ロック系とオルタナティブ系のチャートで既にヒットを記録している「A Symptom of Being Human」は、よりシニア層のリスナーが多いビルボードのAdult Pop Airplayチャートでも躍進している。Spotifyは最近、ケリー・クラークソンやデュア・リパ、そしてスミスの友人であるジェリー・ロール(2人は2022年にナッシュヴィルで行われたショーのステージで、スキナードと一緒に「Simple Man」を歌っている)等の楽曲と共に、「A Symptom of Being Human」を人気プレイリストJust Good Musicに加えた。
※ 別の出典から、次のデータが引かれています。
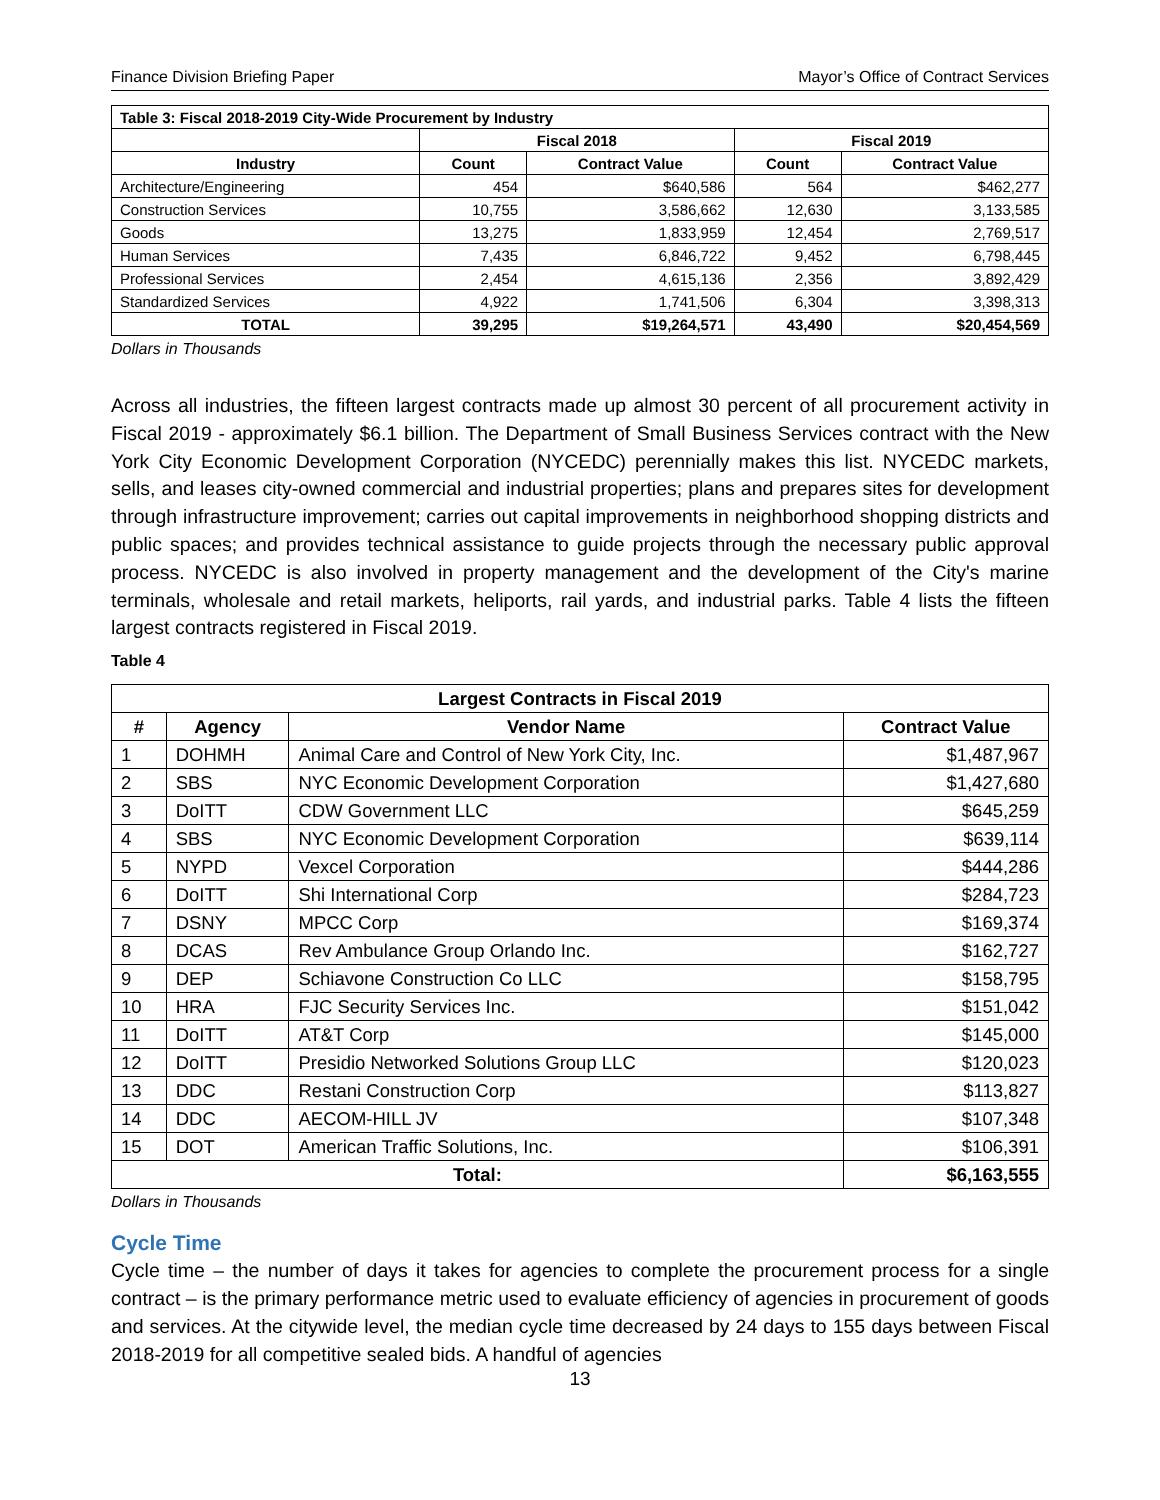Finance Division Briefing Paper Mayor’s Office of Contract Services
| Table 3: Fiscal 2018-2019 City-Wide Procurement by Industry | | | | |
| --- | --- | --- | --- | --- |
| | Fiscal 2018 | | Fiscal 2019 | |
| Industry | Count | Contract Value | Count | Contract Value |
| Architecture/Engineering | 454 | $640,586 | 564 | $462,277 |
| Construction Services | 10,755 | 3,586,662 | 12,630 | 3,133,585 |
| Goods | 13,275 | 1,833,959 | 12,454 | 2,769,517 |
| Human Services | 7,435 | 6,846,722 | 9,452 | 6,798,445 |
| Professional Services | 2,454 | 4,615,136 | 2,356 | 3,892,429 |
| Standardized Services | 4,922 | 1,741,506 | 6,304 | 3,398,313 |
| TOTAL | 39,295 | $19,264,571 | 43,490 | $20,454,569 |
Dollars in Thousands
Across all industries, the fifteen largest contracts made up almost 30 percent of all procurement activity in Fiscal 2019 - approximately $6.1 billion. The Department of Small Business Services contract with the New York City Economic Development Corporation (NYCEDC) perennially makes this list. NYCEDC markets, sells, and leases city-owned commercial and industrial properties; plans and prepares sites for development through infrastructure improvement; carries out capital improvements in neighborhood shopping districts and public spaces; and provides technical assistance to guide projects through the necessary public approval process. NYCEDC is also involved in property management and the development of the City's marine terminals, wholesale and retail markets, heliports, rail yards, and industrial parks. Table 4 lists the fifteen largest contracts registered in Fiscal 2019.
Table 4
| Largest Contracts in Fiscal 2019 | | | |
| --- | --- | --- | --- |
| # | Agency | Vendor Name | Contract Value |
| 1 | DOHMH | Animal Care and Control of New York City, Inc. | $1,487,967 |
| 2 | SBS | NYC Economic Development Corporation | $1,427,680 |
| 3 | DoITT | CDW Government LLC | $645,259 |
| 4 | SBS | NYC Economic Development Corporation | $639,114 |
| 5 | NYPD | Vexcel Corporation | $444,286 |
| 6 | DoITT | Shi International Corp | $284,723 |
| 7 | DSNY | MPCC Corp | $169,374 |
| 8 | DCAS | Rev Ambulance Group Orlando Inc. | $162,727 |
| 9 | DEP | Schiavone Construction Co LLC | $158,795 |
| 10 | HRA | FJC Security Services Inc. | $151,042 |
| 11 | DoITT | AT&T Corp | $145,000 |
| 12 | DoITT | Presidio Networked Solutions Group LLC | $120,023 |
| 13 | DDC | Restani Construction Corp | $113,827 |
| 14 | DDC | AECOM-HILL JV | $107,348 |
| 15 | DOT | American Traffic Solutions, Inc. | $106,391 |
| Total: | | | $6,163,555 |
Dollars in Thousands
Cycle Time
Cycle time – the number of days it takes for agencies to complete the procurement process for a single contract – is the primary performance metric used to evaluate efficiency of agencies in procurement of goods and services. At the citywide level, the median cycle time decreased by 24 days to 155 days between Fiscal 2018-2019 for all competitive sealed bids. A handful of agencies
13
しかし、スミスが同曲をアダルトコンテンポラリーの分野でもっと宣伝すべきだと提案したところ、シャインダウンが長年所属しているレーベルAtlanticは困惑した様子だったという。「あの曲はそういう層にアピールすべきだって主張したんだ。でも周りの反応は『一体なぜ?』という感じだった。そういうオーディエンスを俺たちはまだ獲得できていないし、Hot ACは制するのが最も難しいチャートだからだ」

その戦略は見事に功を奏し、同曲はAdult Pop Airplayチャートで15位にランクインした。シャインダウンがHot ACチャートで存在感を発揮できるのであれば、異なるフィールドのアーティストがロックのリスナーから支持を得ることも可能なはずだとスミスは主張する。彼はオリヴィア・ロドリゴを例に挙げる。
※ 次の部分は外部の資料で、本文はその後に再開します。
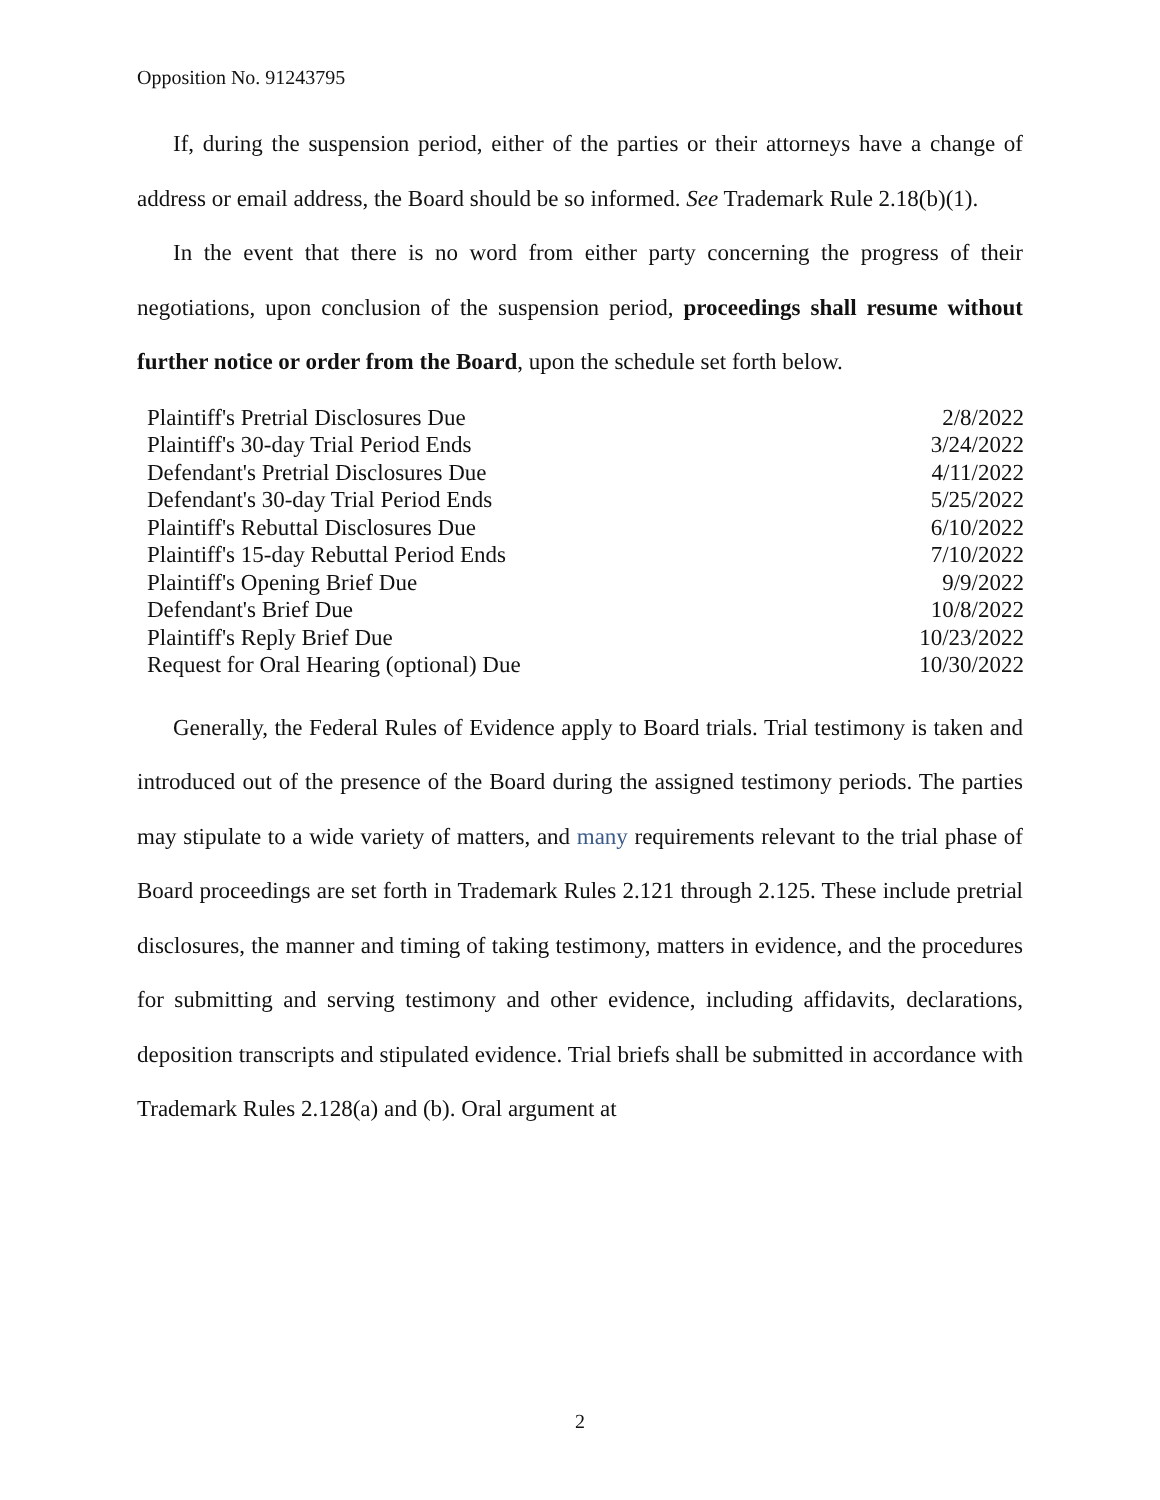Opposition No. 91243795
If, during the suspension period, either of the parties or their attorneys have a change of address or email address, the Board should be so informed. See Trademark Rule 2.18(b)(1).
In the event that there is no word from either party concerning the progress of their negotiations, upon conclusion of the suspension period, proceedings shall resume without further notice or order from the Board, upon the schedule set forth below.
| Plaintiff's Pretrial Disclosures Due | 2/8/2022 |
| Plaintiff's 30-day Trial Period Ends | 3/24/2022 |
| Defendant's Pretrial Disclosures Due | 4/11/2022 |
| Defendant's 30-day Trial Period Ends | 5/25/2022 |
| Plaintiff's Rebuttal Disclosures Due | 6/10/2022 |
| Plaintiff's 15-day Rebuttal Period Ends | 7/10/2022 |
| Plaintiff's Opening Brief Due | 9/9/2022 |
| Defendant's Brief Due | 10/8/2022 |
| Plaintiff's Reply Brief Due | 10/23/2022 |
| Request for Oral Hearing (optional) Due | 10/30/2022 |
Generally, the Federal Rules of Evidence apply to Board trials. Trial testimony is taken and introduced out of the presence of the Board during the assigned testimony periods. The parties may stipulate to a wide variety of matters, and many requirements relevant to the trial phase of Board proceedings are set forth in Trademark Rules 2.121 through 2.125. These include pretrial disclosures, the manner and timing of taking testimony, matters in evidence, and the procedures for submitting and serving testimony and other evidence, including affidavits, declarations, deposition transcripts and stipulated evidence. Trial briefs shall be submitted in accordance with Trademark Rules 2.128(a) and (b). Oral argument at
2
「彼女がグラミーのロックのカテゴリーでノミネートされたことに文句を言う奴らもいる」と彼は話す(「Ballad of a Homeschooled Girl」は2024年2月に行われるグラミー賞の最優秀ロックソング部門でノミネートされている)。「俺もあのレコードを聴いたけど、すごくイカした曲もある」。そう話した上で、彼はこう続けた。「北米のロック系ラジオ局のどれが彼女の曲を最初にかけ始めるのか、すごく気になるね。双方にとってウィンウィンになるはずさ」

シャインダウンはカントリーのリスナーからも支持され始めている。彼らは7月にアイオワで開催されるカントリーロック系フェスのTailgates N’ Tallboysに、ジェリー・ローリーやベイリー・ジマーマン、ネイト・スミス、キャデラック・スリーらと並んでヘッドライナーとして出演する。「ハーディの躍進をはじめ、去年のカントリーのシーンは本当にエキサイテイングだった。俺たちの盟友、ジェリー・ロールのクロスオーバーもね」とスミスは話す。「今は音楽の消費の仕方が大きく変わろうとしている。俺はそれを大いに歓迎しているんだ」

「A Symptom of Being Human」は、シャインダウンを縛り付けていたハードロックバンドというイメージを永遠に葬るのかもしれない。スミスは同曲について、音楽の趣味だけでなく、政治や文化の価値観の違いを超えて人々を結びつける力があると信じている。彼は最近、同曲をステージで披露する前にガザの惨状について言及し、戦禍で罪のない人々の命が失われ続けていることを忘れるべきではないと主張した。


Photo by Sanjay Parikh

「今は人々の考え方や倫理観の二極化が進みつつある」と彼は話す。「対話が次第に熱を帯びて、怒号や罵声が飛び交い始める。相手の言い分が気に入らないという理由でね。そんな風潮の中で、どうすれば敵対や分断を回避できるのか、誰もが頭を悩ませていると思う」

そのヒントは、シャインダウンの思いがけないヒット曲のタイトルの一部「Just be human」(人間らしくあること)に隠されているのかもしれない。